The 21st century preaches about innovation impacted by several tech giant partisans’ campaigns of adopting and applying emerging technology to alter business development. The MTN Group has consented to innovate up to ten markets in Africa where the telecom giant currently operates to be connected with the in-house fibre cable – a high-end telecommunication broadband technology.
The telecom giant targets the populous countries in Africa to expand its operational growth and likewise expand its brand by selling high-end broadband connections. MTN Group schemes to connect East Africa to the Western region of the continent with the fibre cable which gives the telecom giant the verge to compete for rivalry with Google’s Equiano subsea fibre cable connected to significant markets across Africa.
The telecom giant’s GlobalConnect division rebranded as Bayobab will lead the fibre cable installation in the selected marketplace recognized with a massive population to alter revenue growth. According to the telecom giant report, MTN Bayobab will pair up with the continental infrastructure investment agency, Africa50 to commence connecting the targeted market to the telecom giant fibre cable network.
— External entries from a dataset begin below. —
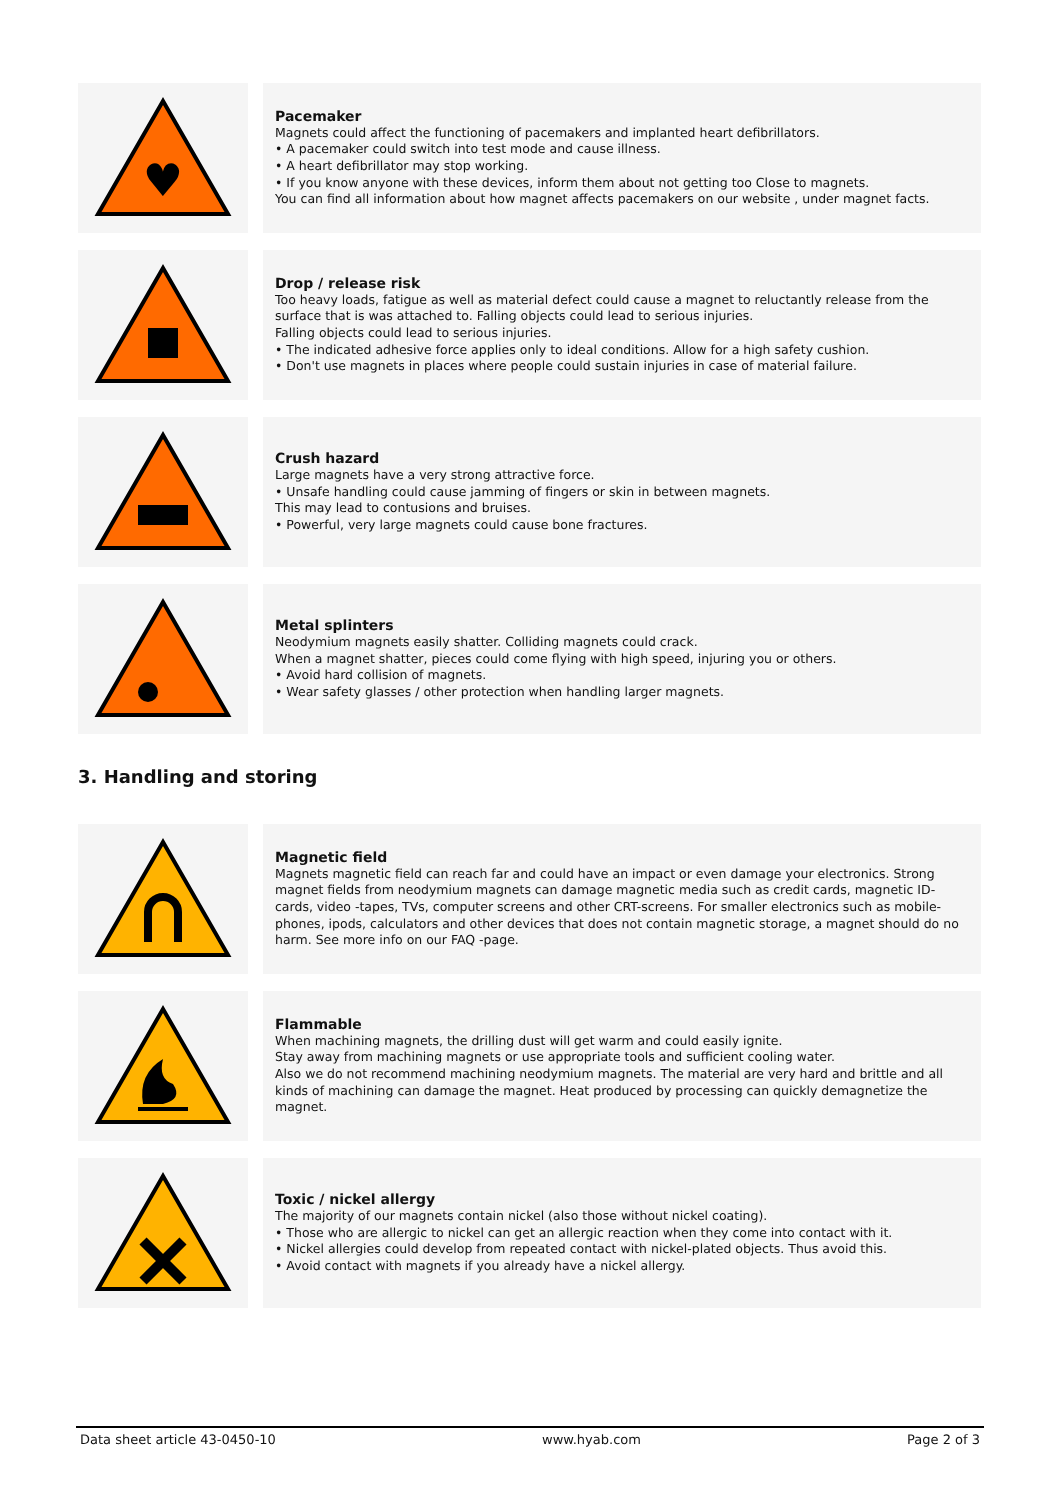♥
Pacemaker
Magnets could affect the functioning of pacemakers and implanted heart defibrillators.
• A pacemaker could switch into test mode and cause illness.
• A heart defibrillator may stop working.
• If you know anyone with these devices, inform them about not getting too Close to magnets.
You can find all information about how magnet affects pacemakers on our website , under magnet facts.
Drop / release risk
Too heavy loads, fatigue as well as material defect could cause a magnet to reluctantly release from the surface that is was attached to. Falling objects could lead to serious injuries.
Falling objects could lead to serious injuries.
• The indicated adhesive force applies only to ideal conditions. Allow for a high safety cushion.
• Don't use magnets in places where people could sustain injuries in case of material failure.
Crush hazard
Large magnets have a very strong attractive force.
• Unsafe handling could cause jamming of fingers or skin in between magnets.
This may lead to contusions and bruises.
• Powerful, very large magnets could cause bone fractures.
Metal splinters
Neodymium magnets easily shatter. Colliding magnets could crack.
When a magnet shatter, pieces could come flying with high speed, injuring you or others.
• Avoid hard collision of magnets.
• Wear safety glasses / other protection when handling larger magnets.
3. Handling and storing
Magnetic field
Magnets magnetic field can reach far and could have an impact or even damage your electronics. Strong magnet fields from neodymium magnets can damage magnetic media such as credit cards, magnetic ID-cards, video -tapes, TVs, computer screens and other CRT-screens. For smaller electronics such as mobile-phones, ipods, calculators and other devices that does not contain magnetic storage, a magnet should do no harm. See more info on our FAQ -page.
Flammable
When machining magnets, the drilling dust will get warm and could easily ignite.
Stay away from machining magnets or use appropriate tools and sufficient cooling water.
Also we do not recommend machining neodymium magnets. The material are very hard and brittle and all kinds of machining can damage the magnet. Heat produced by processing can quickly demagnetize the magnet.
Toxic / nickel allergy
The majority of our magnets contain nickel (also those without nickel coating).
• Those who are allergic to nickel can get an allergic reaction when they come into contact with it.
• Nickel allergies could develop from repeated contact with nickel-plated objects. Thus avoid this.
• Avoid contact with magnets if you already have a nickel allergy.
Data sheet article 43-0450-10 www.hyab.com Page 2 of 3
MTN Group also reported that the communed operations with the infrastructure investment agency are committed to collaborating with the telecom giant and rather not compete which regresses status growth. “The project will add about 20,000km of new cable and interconnect over 100,000km of fibre.” The telecom giant said that the cables will be coming from the East since it’s close to Europe and connect to the rest of MTN’s significant market.
The Middle East and the European region are quite fit for distributing fibre cable to the rest of Africa. This has been in the telecom giant’s project/budget cache that previously consented to aid Google with the Equiano subsea cable installation in Cape Town late last year as part of a push to interconnect the continent.
The collaboration between the telecom giant and the Search giant could have worked out but the telecom group needed inland cables to connect landlocked countries, unlike the undersea systems that bring fast broadband to coastal cities. Africa needs at least 500 000km fibre cables connected to the operation market, TechBooky writes.